◆ **The task**:
From the first line of the listing through the line with "state / province: Darién", reproduce the lines with "collectors" switched to "gatherers" and nothing else altered.

Stored records:
────────────────

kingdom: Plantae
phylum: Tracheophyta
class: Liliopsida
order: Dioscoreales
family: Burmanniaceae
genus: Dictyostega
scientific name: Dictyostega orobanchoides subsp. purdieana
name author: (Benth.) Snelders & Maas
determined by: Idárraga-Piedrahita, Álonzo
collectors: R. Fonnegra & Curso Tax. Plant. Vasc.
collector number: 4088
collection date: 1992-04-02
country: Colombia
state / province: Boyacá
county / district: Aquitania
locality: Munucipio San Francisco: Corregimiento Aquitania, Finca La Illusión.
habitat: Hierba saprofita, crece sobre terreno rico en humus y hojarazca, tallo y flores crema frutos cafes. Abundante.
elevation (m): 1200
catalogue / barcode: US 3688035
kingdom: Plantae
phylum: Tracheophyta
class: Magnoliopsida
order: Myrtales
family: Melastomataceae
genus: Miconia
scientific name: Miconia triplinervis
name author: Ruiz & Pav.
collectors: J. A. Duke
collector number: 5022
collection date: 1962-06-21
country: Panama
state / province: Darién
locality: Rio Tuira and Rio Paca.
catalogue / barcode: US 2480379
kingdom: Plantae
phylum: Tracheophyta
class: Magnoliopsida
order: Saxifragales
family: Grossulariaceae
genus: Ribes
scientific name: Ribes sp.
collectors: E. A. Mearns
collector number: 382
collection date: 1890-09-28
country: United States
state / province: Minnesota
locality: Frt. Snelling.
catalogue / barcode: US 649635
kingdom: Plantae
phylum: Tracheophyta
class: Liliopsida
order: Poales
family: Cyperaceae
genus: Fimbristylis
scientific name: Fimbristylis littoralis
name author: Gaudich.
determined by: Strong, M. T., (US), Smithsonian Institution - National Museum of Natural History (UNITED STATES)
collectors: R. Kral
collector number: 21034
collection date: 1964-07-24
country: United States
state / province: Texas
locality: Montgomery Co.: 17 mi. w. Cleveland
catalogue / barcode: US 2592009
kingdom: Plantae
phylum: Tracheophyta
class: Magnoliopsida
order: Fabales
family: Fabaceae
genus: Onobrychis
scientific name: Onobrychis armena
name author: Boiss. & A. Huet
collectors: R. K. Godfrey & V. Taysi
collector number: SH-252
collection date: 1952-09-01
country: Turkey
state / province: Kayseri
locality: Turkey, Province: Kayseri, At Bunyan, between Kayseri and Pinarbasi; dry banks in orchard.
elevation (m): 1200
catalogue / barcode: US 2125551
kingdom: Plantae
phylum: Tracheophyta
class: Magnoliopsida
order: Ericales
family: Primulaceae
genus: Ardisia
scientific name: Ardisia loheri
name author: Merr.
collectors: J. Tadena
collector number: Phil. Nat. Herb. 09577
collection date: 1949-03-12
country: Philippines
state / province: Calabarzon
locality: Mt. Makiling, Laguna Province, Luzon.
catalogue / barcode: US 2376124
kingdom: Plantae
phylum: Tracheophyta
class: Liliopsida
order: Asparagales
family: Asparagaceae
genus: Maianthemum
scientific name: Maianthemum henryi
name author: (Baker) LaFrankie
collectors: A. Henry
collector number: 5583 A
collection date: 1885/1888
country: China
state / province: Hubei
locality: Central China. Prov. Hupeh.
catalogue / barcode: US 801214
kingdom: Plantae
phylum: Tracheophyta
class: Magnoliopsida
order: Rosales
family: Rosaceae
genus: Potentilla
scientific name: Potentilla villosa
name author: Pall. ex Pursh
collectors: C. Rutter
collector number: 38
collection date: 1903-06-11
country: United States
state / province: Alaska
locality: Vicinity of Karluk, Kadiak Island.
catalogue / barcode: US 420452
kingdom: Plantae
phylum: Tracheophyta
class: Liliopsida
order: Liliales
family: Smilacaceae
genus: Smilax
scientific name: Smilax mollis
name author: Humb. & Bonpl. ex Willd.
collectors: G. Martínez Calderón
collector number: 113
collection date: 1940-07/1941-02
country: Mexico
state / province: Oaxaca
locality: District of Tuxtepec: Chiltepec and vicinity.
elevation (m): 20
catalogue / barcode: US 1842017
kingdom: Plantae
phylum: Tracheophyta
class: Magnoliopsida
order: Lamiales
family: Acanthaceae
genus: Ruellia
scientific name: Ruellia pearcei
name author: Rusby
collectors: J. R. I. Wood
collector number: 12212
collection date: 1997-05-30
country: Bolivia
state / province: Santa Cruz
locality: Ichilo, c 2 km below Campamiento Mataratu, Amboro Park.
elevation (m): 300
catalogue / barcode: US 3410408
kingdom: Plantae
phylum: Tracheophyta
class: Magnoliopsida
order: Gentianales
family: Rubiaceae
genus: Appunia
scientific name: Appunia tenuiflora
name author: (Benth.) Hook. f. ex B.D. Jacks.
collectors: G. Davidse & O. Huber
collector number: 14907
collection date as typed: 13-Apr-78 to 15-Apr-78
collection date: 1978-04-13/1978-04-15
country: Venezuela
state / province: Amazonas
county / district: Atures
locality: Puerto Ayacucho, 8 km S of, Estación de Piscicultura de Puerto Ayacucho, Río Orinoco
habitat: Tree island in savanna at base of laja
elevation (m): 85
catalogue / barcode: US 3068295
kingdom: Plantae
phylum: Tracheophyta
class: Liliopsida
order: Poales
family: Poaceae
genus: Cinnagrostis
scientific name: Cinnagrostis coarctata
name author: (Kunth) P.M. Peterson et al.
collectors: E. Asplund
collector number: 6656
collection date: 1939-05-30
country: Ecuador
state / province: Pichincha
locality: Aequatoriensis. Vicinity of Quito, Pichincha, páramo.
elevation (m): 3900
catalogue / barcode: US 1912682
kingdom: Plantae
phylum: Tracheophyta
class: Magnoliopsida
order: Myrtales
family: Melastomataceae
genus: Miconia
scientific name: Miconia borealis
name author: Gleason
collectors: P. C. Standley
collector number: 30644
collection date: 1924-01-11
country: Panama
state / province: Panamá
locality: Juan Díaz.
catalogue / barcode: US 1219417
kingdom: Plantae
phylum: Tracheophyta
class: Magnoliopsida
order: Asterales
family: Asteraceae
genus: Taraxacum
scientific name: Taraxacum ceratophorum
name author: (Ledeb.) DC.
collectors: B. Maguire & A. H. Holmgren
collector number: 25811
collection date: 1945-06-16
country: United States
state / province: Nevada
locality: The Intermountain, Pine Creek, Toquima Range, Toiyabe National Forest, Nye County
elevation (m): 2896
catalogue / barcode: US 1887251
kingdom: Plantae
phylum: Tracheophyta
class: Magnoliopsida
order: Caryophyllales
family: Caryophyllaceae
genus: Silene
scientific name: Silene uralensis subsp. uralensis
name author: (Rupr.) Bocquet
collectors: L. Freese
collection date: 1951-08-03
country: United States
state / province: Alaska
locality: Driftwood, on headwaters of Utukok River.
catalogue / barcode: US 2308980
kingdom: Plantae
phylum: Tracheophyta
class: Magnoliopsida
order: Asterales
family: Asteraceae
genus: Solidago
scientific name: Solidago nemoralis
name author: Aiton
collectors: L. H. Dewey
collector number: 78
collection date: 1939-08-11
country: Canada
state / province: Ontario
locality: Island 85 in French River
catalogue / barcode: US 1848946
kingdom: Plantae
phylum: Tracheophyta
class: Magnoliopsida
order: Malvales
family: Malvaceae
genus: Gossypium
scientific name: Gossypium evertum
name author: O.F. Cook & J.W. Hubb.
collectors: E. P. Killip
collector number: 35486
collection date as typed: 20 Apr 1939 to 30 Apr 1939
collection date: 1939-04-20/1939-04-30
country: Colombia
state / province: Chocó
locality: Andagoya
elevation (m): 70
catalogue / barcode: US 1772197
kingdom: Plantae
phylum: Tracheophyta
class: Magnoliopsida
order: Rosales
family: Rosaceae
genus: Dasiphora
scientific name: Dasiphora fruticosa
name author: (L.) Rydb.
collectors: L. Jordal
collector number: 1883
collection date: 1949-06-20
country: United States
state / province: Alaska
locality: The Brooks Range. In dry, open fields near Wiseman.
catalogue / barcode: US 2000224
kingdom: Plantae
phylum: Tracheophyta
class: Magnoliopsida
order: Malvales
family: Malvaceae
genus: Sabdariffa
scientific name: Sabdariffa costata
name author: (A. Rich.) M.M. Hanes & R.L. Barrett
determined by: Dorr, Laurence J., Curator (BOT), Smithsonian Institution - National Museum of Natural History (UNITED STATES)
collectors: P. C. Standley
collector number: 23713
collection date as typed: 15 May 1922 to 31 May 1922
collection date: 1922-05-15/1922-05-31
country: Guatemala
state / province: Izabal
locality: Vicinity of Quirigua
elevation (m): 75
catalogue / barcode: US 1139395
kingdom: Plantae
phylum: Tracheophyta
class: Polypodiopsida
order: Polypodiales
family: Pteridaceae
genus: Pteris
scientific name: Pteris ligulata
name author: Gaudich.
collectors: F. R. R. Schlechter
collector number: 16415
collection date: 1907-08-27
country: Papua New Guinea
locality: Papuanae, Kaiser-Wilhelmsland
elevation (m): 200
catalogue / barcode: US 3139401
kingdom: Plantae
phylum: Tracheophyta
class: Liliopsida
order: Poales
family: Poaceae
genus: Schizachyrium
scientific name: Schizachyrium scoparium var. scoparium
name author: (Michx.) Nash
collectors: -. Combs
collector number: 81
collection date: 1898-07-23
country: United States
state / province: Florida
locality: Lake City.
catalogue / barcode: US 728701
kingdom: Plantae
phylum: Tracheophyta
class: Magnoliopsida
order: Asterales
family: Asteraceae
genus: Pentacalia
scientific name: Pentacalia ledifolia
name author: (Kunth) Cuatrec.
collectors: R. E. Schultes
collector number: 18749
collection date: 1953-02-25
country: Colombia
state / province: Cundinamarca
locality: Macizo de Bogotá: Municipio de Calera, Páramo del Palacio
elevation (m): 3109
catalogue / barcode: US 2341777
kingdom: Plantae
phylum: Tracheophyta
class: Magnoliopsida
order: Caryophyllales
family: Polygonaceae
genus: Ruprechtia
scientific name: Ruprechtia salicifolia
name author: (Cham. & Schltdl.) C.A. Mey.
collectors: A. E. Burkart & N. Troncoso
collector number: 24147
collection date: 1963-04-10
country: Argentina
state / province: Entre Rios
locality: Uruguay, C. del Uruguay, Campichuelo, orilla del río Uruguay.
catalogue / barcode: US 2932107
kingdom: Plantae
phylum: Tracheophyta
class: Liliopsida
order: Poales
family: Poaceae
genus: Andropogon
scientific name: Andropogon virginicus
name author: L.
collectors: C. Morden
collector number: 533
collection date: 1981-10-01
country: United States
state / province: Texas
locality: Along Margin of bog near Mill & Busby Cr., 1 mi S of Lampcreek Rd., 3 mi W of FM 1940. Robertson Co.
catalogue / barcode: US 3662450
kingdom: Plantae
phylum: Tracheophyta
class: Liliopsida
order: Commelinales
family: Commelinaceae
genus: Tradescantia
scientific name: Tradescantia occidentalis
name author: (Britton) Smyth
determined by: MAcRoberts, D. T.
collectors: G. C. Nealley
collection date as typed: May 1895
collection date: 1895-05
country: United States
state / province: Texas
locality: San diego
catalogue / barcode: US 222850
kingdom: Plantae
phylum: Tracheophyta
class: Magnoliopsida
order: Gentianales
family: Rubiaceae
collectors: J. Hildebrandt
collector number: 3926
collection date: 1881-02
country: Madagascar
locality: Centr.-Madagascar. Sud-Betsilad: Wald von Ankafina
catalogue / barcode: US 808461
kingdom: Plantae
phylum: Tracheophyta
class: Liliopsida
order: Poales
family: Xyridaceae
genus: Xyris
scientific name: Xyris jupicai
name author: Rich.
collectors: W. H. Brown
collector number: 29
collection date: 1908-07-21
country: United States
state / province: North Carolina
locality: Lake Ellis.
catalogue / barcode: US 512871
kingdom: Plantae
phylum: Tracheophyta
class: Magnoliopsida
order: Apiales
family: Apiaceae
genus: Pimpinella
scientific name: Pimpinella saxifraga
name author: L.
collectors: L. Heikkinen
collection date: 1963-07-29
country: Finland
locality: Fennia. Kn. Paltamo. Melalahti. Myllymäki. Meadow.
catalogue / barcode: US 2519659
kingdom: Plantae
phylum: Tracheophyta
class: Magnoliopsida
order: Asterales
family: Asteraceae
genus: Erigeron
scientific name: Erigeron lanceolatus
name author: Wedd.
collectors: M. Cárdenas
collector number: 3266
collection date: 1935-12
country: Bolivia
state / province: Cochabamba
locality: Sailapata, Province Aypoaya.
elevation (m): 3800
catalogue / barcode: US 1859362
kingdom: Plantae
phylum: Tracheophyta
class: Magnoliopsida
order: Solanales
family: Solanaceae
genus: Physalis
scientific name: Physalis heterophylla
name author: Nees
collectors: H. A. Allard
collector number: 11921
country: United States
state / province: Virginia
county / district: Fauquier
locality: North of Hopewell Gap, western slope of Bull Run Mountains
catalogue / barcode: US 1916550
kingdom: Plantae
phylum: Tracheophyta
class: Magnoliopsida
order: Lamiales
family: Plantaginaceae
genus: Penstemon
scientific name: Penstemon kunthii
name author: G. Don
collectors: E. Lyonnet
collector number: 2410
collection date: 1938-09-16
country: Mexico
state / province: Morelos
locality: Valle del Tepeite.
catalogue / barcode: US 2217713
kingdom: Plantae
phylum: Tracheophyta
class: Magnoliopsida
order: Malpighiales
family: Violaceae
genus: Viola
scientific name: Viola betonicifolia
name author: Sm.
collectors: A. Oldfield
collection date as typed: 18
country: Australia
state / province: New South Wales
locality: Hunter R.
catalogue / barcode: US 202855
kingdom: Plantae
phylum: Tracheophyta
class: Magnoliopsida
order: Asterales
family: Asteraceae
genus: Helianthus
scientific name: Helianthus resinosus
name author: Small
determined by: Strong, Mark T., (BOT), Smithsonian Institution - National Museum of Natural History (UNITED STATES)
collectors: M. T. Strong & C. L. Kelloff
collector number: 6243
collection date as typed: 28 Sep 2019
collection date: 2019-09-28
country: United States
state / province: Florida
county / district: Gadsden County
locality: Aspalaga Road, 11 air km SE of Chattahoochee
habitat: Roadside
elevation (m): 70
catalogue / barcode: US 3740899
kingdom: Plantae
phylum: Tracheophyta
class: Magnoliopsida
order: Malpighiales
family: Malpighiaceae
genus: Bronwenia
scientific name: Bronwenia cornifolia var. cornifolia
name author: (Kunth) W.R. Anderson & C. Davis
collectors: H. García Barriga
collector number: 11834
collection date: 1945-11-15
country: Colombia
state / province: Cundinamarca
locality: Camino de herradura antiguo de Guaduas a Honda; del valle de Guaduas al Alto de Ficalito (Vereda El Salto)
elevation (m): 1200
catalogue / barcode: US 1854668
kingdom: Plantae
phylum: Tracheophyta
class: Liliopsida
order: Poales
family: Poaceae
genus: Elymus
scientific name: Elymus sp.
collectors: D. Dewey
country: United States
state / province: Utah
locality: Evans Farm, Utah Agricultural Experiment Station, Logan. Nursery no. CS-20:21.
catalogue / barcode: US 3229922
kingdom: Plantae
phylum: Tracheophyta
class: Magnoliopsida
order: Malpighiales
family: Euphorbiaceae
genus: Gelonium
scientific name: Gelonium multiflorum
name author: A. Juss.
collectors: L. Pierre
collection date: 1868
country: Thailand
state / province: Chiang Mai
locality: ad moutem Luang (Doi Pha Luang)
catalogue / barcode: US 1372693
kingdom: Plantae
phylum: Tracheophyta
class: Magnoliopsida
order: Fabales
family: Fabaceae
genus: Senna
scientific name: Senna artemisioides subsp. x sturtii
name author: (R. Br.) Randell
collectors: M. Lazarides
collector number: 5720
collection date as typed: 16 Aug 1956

────────────────

◆ **Solved exercise**:
kingdom: Plantae
phylum: Tracheophyta
class: Liliopsida
order: Dioscoreales
family: Burmanniaceae
genus: Dictyostega
scientific name: Dictyostega orobanchoides subsp. purdieana
name author: (Benth.) Snelders & Maas
determined by: Idárraga-Piedrahita, Álonzo
gatherers: R. Fonnegra & Curso Tax. Plant. Vasc.
collector number: 4088
collection date: 1992-04-02
country: Colombia
state / province: Boyacá
county / district: Aquitania
locality: Munucipio San Francisco: Corregimiento Aquitania, Finca La Illusión.
habitat: Hierba saprofita, crece sobre terreno rico en humus y hojarazca, tallo y flores crema frutos cafes. Abundante.
elevation (m): 1200
catalogue / barcode: US 3688035
kingdom: Plantae
phylum: Tracheophyta
class: Magnoliopsida
order: Myrtales
family: Melastomataceae
genus: Miconia
scientific name: Miconia triplinervis
name author: Ruiz & Pav.
gatherers: J. A. Duke
collector number: 5022
collection date: 1962-06-21
country: Panama
state / province: Darién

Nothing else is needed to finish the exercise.